I fell back asleep for a few minutes, and when I got up, I had the adrenaline I usually have before running a race. I listened to some Chainsmokers because I had to: This. Is. SoulCycle.
Where Flywheel and Body Cycle had the soft tones of a yoga studio, SoulCycle has white walls splashed with yellow paint and neon lighting advising you to “find your soul.” SoulCycle is the only studio that forced me to sign a waiver. So death was a possibility, hmmm. I cursed Yahoo Answers for letting me down.
This was also the only studio with rules — at least rules I noticed. They were posted on a big board outside the classroom. I’m paraphrasing, but they basically said: Don’t talk to your neighbor during the spinning session and be sure you don’t smell. Good thing I had showered last night.
Then the instructor arrived, and immediately started apologizing. He was listening to his playlist on the way to the studio, he explained, and realized one of the songs had a dirty word and there was no way he could play it in front of us. He had stopped at a Starbucks to fix everything.
This was not a good start.
The next 45 minutes went about as well. The music was all house, no pop or hip-hop. The instruction was all motivational platitudes, not a planned workout where we’re recommended to bike faster or prepare for a hill.
Examples: “The rain doesn’t phase us. You make the sun.” “There’s good and bad in this world. Take the good and turn it right.”
For the bad, we leaned forward, heads down, eyes closed because we were supposed to trust we can get through this. We essentially told to stop biking several times and just listen. I found this to be the constant for SoulCycle. There’s really not that much cycling.
At another point, the mirrors fogged up as we learned something about how expectation was trapping us so we couldn’t quite see our real selves. If only we could make these societal restrictions disappear by pseudo-biking in a room full of candles! Sure enough, the fog lifted by the end of the song.
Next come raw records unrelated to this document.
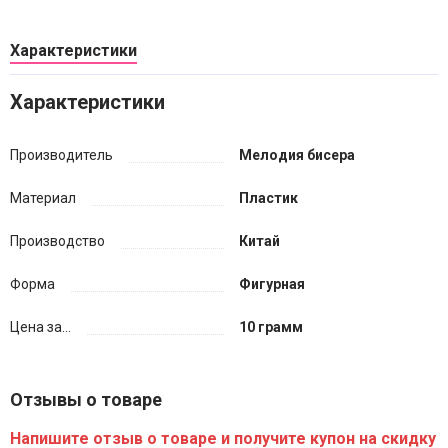
Характеристики
Характеристики
Производитель
Мелодия бисера
Материал
Пластик
Производство
Китай
Форма
Фигурная
Цена за...
10 грамм
Отзывы о товаре
Напишите отзыв о товаре и получите купон на скидку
I’m a fan of wellness. I like yoga and fitness, and I’ve even prepared my own kale (once). I time a motivational quote to appear on my phone on a daily basis. But SoulCycle was too much. It’s kind of hard to pedal quickly when you’re trying to figure out how to make the sun shine.
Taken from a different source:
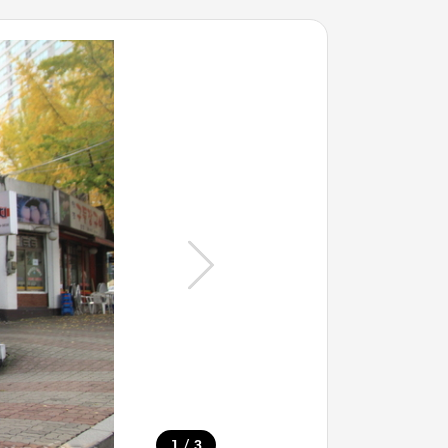
/
1
3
The workout ended with a remix of “Hotline Bling” while we stretch. It must have been the edited version.
I would like to spin again — in moderation, for the sake of both body and wallet. But not at SoulCycle. Ciclo has the old-fashioned feel and low price. Flywheel has energy and a competitive vibe without going over the top. Body Cycle has the best workout and music selection. In relative terms, SoulCycle is a cooldown.
This opinion probably puts me in a rare camp, someone who likes the fancy spin classes but doesn’t want to go full spaceship. My inclination was somewhat confirmed when I went to Joe Coffee later on Saturday morning. Next to me, two people raved about SoulCycle. One of them was apparently the same class as me. The other was complaining how he didn’t sign up in time and couldn’t even get into a class on Sunday.
Maybe he knew the secret to getting the sun to shine. I hadn’t figured it out. I walked outside carrying my umbrella and into the rain.